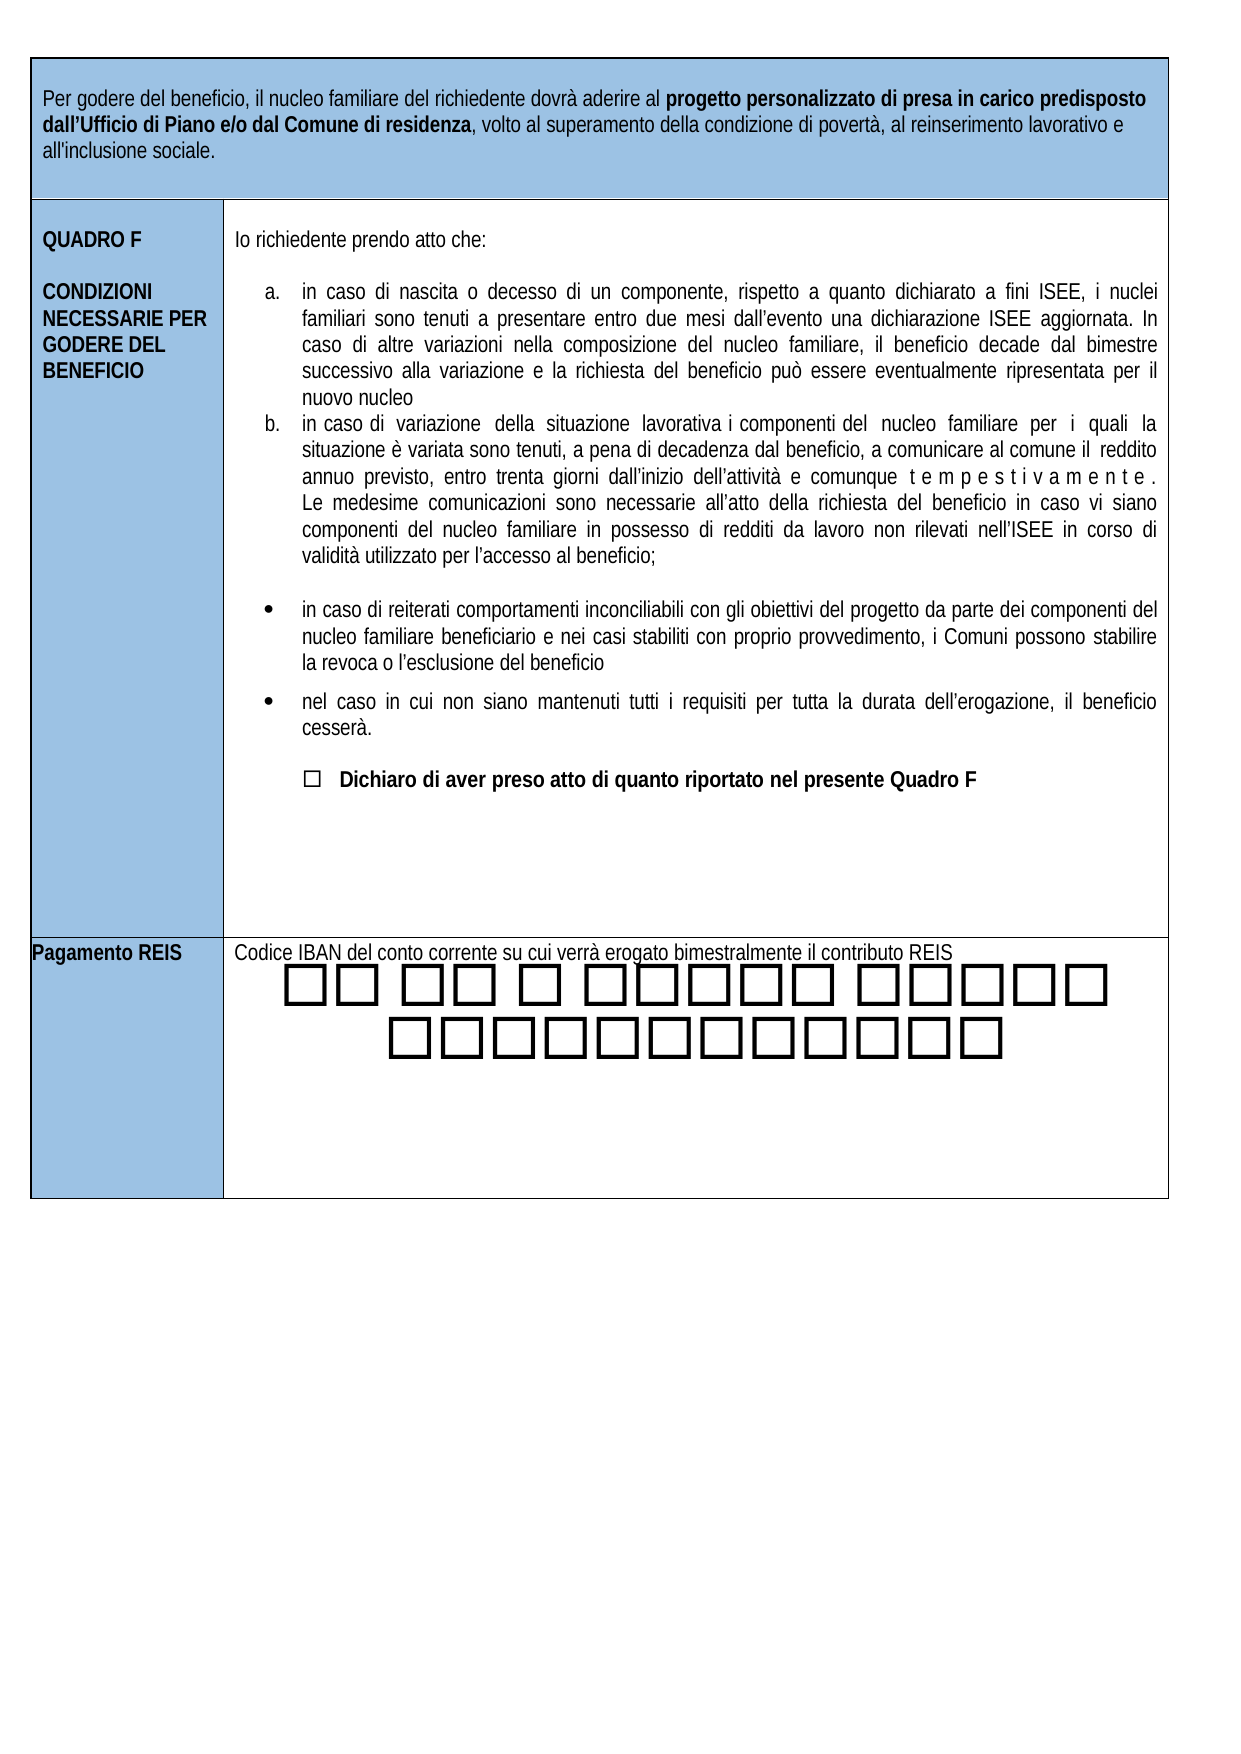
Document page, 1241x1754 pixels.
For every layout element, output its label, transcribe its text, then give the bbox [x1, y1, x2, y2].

table_header Per godere del beneficio, il nucleo familiare del richiedente dovrà aderire al progetto personalizzato di presa in carico predisposto dall’Ufficio di Piano e/o dal Comune di residenza, volto al superamento della condizione di povertà, al reinserimento lavorativo e all'inclusione sociale. [32, 59, 1168, 198]
table_cell Io richiedente prendo atto che: in caso di nascita o decesso di un componente, rispetto a quanto dichiarato a fini ISEE, i nuclei familiari sono tenuti a presentare entro due mesi dall’evento una dichiarazione ISEE aggiornata. In caso di altre variazioni nella composizione del nucleo familiare, il beneficio decade dal bimestre successivo alla variazione e la richiesta del beneficio può essere eventualmente ripresentata per il nuovo nucleo in caso di variazione della situazione lavorativa i componenti del nucleo familiare per i quali la situazione è variata sono tenuti, a pena di decadenza dal beneficio, a comunicare al comune il reddito annuo previsto, entro trenta giorni dall’inizio dell’attività e comunque tempestivamente. Le medesime comunicazioni sono necessarie all’atto della richiesta del beneficio in caso vi siano componenti del nucleo familiare in possesso di redditi da lavoro non rilevati nell’ISEE in corso di validità utilizzato per l’accesso al beneficio; in caso di reiterati comportamenti inconciliabili con gli obiettivi del progetto da parte dei componenti del nucleo familiare beneficiario e nei casi stabiliti con proprio provvedimento, i Comuni possono stabilire la revoca o l’esclusione del beneficio nel caso in cui non siano mantenuti tutti i requisiti per tutta la durata dell’erogazione, il beneficio cesserà. Dichiaro di aver preso atto di quanto riportato nel presente Quadro F [224, 200, 1168, 937]
table_cell Codice IBAN del conto corrente su cui verrà erogato bimestralmente il contributo REIS [224, 938, 1168, 1198]
table_cell Pagamento REIS [32, 938, 223, 1198]
table_cell QUADRO F CONDIZIONI NECESSARIE PER GODERE DEL BENEFICIO [32, 200, 223, 937]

==================================================

▶ [EXERCISE AIM]: Wherever the string "REIS" appears in the entries above, list that line.

▶ [EXERCISE ANSWER]:
table_cell Codice IBAN del conto corrente su cui verrà erogato bimestralmente il contributo REIS [224, 938, 1168, 1198]
table_cell Pagamento REIS [32, 938, 223, 1198]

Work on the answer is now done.